▶ Problem to work on:
Read through the lines below and copy the ones holding the string "background".

▶ Working data:
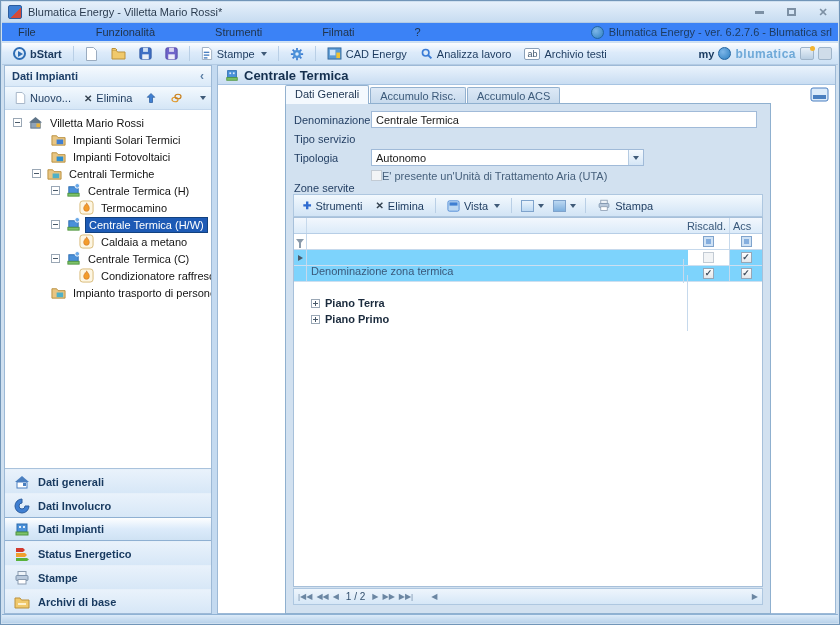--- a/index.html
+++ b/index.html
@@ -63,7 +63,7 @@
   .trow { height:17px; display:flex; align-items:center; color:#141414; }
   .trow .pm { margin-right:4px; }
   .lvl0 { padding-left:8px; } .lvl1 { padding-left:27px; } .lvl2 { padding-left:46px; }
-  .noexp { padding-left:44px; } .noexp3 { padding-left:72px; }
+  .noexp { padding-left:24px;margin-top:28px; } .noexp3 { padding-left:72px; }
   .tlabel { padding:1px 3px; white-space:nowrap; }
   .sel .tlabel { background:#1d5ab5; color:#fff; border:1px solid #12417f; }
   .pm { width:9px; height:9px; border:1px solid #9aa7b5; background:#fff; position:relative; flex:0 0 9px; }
---
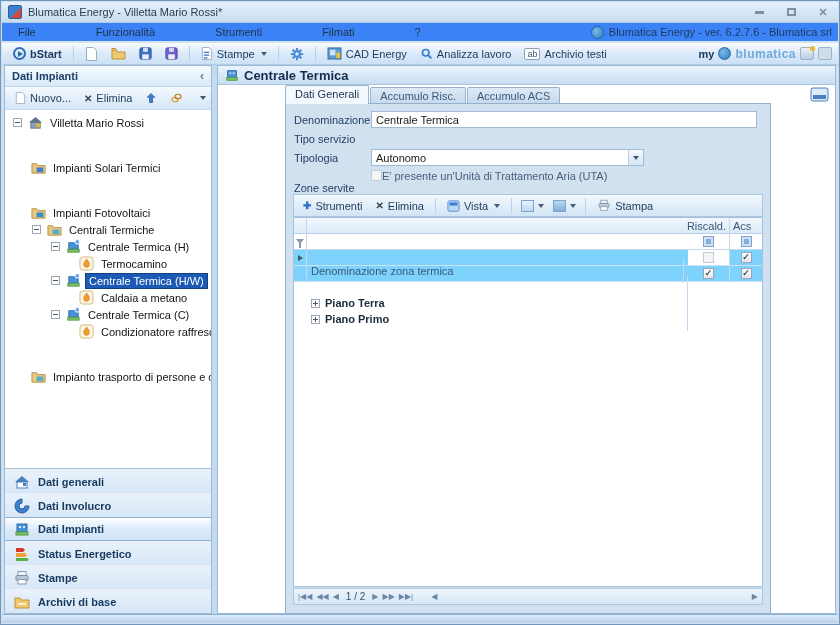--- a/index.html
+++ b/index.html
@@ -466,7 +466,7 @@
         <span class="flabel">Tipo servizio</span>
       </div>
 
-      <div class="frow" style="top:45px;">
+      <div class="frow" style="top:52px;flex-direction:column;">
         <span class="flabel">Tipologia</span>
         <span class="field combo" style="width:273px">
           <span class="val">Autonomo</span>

▶ Worked solution:
   .sel .tlabel { background:#1d5ab5; color:#fff; border:1px solid #12417f; }
   .pm { width:9px; height:9px; border:1px solid #9aa7b5; background:#fff; position:relative; flex:0 0 9px; }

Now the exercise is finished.